▸ **Exercise prompt**: Provide only the number of lines in the records below that include "après".

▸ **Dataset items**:
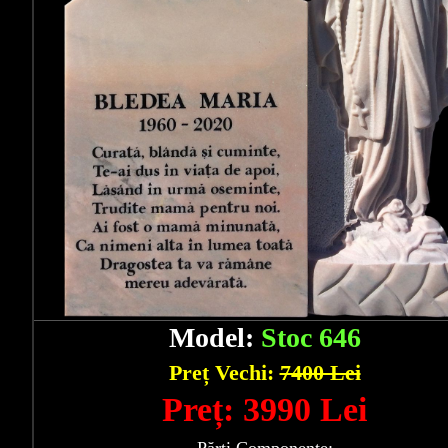
Model:
Stoc 646
Preț Vechi:
7400 Lei
Preț: 3990 Lei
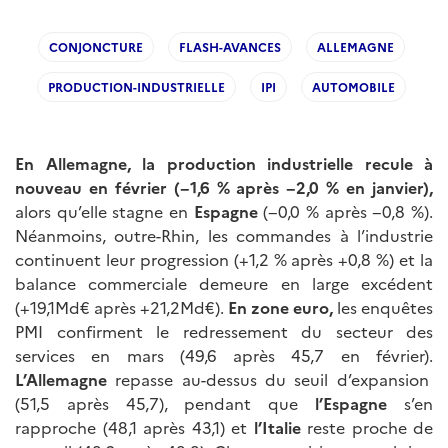
CONJONCTURE
FLASH-AVANCES
ALLEMAGNE
PRODUCTION-INDUSTRIELLE
IPI
AUTOMOBILE
En Allemagne, la production industrielle recule à
nouveau en février (−1,6 % après −2,0 % en janvier),
alors qu’elle stagne en
Espagne
(−0,0 % après −0,8 %).
Néanmoins, outre-Rhin, les commandes à l’industrie
continuent leur progression (+1,2 % après +0,8 %) et la
balance commerciale demeure en large excédent
(+19,1Md€ après +21,2Md€).
En zone euro,
les enquêtes
PMI confirment le redressement du secteur des
services en mars (49,6 après 45,7 en février).
L’Allemagne
repasse au-dessus du seuil d’expansion
(51,5 après 45,7), pendant que
l’Espagne
s’en
rapproche (48,1 après 43,1) et
l’Italie
reste proche de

▸ **Response box**: 7